Data entries:
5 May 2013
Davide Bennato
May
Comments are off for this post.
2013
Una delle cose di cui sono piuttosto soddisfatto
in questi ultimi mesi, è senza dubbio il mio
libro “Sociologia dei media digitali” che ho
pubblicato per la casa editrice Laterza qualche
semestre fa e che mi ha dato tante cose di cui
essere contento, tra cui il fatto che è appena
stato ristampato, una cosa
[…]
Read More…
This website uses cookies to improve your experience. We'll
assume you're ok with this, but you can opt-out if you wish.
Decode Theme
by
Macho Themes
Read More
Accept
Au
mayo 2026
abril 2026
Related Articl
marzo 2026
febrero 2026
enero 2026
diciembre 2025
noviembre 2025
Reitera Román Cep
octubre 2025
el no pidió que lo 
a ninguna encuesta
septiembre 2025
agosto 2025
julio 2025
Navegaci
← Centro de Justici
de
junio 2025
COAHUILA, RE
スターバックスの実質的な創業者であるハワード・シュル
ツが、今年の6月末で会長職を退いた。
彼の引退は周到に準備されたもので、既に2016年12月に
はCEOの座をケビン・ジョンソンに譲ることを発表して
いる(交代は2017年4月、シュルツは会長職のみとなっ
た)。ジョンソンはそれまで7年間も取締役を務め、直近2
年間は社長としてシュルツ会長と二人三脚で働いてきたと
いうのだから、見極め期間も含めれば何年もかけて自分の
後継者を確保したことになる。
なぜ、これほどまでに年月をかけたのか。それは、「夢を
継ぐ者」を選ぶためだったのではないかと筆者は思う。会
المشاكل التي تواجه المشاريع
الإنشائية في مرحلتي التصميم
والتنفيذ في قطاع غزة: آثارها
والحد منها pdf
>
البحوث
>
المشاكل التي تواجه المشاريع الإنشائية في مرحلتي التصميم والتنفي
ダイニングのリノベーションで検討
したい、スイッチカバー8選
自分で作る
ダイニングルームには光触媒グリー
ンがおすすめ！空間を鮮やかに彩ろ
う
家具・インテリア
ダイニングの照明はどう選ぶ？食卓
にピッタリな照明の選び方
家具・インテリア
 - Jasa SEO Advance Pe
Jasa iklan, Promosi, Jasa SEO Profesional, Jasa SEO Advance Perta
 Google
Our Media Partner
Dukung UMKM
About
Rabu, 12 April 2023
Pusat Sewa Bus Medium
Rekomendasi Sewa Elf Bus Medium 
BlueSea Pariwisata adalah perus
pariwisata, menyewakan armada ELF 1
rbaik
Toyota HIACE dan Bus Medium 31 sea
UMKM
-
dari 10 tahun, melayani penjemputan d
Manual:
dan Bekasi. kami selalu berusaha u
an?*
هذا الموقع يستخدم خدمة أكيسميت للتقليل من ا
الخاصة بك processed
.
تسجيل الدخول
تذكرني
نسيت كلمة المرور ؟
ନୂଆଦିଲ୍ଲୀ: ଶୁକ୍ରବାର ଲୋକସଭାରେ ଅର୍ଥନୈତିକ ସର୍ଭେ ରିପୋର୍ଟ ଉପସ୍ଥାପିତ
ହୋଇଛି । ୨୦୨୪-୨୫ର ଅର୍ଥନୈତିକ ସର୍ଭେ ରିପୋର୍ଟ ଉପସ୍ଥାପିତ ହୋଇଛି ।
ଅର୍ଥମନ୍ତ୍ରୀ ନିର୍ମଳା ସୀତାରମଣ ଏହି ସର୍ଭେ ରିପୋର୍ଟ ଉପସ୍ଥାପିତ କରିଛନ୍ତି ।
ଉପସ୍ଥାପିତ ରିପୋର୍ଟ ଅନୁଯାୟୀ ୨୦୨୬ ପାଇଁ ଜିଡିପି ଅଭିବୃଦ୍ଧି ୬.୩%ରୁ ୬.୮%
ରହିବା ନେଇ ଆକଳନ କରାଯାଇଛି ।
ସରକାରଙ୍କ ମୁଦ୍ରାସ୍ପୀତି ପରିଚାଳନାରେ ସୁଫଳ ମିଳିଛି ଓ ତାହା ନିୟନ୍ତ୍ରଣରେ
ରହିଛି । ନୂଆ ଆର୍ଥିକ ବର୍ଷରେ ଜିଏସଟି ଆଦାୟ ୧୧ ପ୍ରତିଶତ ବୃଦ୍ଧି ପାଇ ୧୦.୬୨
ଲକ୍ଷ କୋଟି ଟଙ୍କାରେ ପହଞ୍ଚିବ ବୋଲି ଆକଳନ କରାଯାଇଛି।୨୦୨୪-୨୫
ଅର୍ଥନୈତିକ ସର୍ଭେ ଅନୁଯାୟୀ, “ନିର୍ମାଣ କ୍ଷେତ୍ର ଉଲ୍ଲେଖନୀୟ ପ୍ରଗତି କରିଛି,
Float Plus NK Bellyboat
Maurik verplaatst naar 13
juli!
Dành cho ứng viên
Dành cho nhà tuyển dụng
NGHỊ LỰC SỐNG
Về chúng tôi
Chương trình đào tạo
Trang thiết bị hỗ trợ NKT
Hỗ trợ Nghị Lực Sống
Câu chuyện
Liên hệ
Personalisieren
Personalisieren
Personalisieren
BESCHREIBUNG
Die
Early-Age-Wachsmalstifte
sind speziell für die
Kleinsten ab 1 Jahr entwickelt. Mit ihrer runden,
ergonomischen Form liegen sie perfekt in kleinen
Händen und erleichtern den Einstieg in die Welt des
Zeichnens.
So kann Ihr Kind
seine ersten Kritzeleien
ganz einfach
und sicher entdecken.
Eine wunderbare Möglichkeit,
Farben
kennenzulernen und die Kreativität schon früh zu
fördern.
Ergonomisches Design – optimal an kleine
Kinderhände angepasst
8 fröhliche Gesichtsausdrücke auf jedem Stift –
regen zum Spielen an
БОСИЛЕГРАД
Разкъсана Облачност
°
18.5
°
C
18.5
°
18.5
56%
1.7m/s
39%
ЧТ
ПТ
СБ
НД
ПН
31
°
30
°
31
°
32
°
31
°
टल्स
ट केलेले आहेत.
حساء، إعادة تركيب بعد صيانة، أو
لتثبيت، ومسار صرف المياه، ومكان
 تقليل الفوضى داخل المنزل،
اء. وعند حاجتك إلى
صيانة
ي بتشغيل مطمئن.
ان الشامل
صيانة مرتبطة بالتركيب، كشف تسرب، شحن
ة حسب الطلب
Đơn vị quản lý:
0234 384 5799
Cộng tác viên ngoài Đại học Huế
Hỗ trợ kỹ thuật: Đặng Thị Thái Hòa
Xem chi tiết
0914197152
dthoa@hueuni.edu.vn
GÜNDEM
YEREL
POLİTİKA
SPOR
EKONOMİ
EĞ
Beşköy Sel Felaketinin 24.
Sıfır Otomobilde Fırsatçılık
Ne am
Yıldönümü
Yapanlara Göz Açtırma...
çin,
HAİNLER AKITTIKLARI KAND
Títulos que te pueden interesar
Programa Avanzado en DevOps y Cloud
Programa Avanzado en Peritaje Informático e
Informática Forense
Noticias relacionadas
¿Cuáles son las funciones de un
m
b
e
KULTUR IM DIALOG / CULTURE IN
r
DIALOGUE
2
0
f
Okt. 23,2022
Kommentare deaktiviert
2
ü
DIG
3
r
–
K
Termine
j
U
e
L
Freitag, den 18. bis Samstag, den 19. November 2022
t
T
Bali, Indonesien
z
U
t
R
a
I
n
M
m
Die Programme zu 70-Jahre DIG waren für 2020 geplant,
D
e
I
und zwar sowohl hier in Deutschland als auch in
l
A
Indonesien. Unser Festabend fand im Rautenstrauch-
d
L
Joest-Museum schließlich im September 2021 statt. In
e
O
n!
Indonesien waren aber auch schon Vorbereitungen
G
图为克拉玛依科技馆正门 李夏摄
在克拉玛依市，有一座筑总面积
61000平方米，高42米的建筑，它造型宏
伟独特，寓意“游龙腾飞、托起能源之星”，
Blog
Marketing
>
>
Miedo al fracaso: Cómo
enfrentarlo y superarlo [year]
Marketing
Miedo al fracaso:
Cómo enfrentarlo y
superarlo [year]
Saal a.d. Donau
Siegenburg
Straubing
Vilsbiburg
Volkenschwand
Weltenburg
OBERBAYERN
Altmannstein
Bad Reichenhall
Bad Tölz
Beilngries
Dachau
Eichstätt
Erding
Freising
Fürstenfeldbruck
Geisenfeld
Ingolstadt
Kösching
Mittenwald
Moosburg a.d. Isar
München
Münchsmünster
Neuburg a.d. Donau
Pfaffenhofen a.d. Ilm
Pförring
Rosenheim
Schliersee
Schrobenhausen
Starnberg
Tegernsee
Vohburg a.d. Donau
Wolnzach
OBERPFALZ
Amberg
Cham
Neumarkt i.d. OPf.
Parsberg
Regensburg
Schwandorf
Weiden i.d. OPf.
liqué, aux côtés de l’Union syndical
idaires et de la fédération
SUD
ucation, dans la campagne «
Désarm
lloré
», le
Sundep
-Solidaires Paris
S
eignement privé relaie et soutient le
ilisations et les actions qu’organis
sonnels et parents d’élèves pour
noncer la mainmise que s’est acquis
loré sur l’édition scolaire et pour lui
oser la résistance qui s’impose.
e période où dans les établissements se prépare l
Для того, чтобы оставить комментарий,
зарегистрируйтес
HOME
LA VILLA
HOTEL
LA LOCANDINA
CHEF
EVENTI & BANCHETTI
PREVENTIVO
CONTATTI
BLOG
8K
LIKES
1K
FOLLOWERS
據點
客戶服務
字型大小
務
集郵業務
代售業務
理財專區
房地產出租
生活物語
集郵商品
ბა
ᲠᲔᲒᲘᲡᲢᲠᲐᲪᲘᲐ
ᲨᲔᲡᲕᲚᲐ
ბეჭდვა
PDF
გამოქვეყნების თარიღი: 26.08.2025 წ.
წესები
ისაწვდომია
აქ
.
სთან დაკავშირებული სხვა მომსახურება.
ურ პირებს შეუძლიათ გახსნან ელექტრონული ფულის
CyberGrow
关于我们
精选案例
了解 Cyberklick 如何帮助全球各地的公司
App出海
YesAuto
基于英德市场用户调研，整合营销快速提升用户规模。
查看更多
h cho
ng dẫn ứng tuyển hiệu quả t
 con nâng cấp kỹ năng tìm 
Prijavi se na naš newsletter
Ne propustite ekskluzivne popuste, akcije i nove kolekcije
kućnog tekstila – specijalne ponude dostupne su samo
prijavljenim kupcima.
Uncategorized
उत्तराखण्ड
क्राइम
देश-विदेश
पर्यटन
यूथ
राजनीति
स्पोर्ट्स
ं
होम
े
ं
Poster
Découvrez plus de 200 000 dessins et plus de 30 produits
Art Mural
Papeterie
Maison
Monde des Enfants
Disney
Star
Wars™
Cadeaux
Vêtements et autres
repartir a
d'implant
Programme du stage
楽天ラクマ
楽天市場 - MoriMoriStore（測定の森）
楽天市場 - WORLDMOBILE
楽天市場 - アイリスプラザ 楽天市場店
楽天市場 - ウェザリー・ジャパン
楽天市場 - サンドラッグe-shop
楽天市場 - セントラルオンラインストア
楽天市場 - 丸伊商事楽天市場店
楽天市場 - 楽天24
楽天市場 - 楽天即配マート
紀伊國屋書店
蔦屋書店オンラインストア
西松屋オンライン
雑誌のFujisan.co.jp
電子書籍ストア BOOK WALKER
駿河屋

**WORK INSTRUCTION**. Please return every line from the one that contains "楽天市場 - ウェザリー・ジャパン" through the end of the entries, exactly, leaving out all others.

**ANSWER SECTION**.
楽天市場 - ウェザリー・ジャパン
楽天市場 - サンドラッグe-shop
楽天市場 - セントラルオンラインストア
楽天市場 - 丸伊商事楽天市場店
楽天市場 - 楽天24
楽天市場 - 楽天即配マート
紀伊國屋書店
蔦屋書店オンラインストア
西松屋オンライン
雑誌のFujisan.co.jp
電子書籍ストア BOOK WALKER
駿河屋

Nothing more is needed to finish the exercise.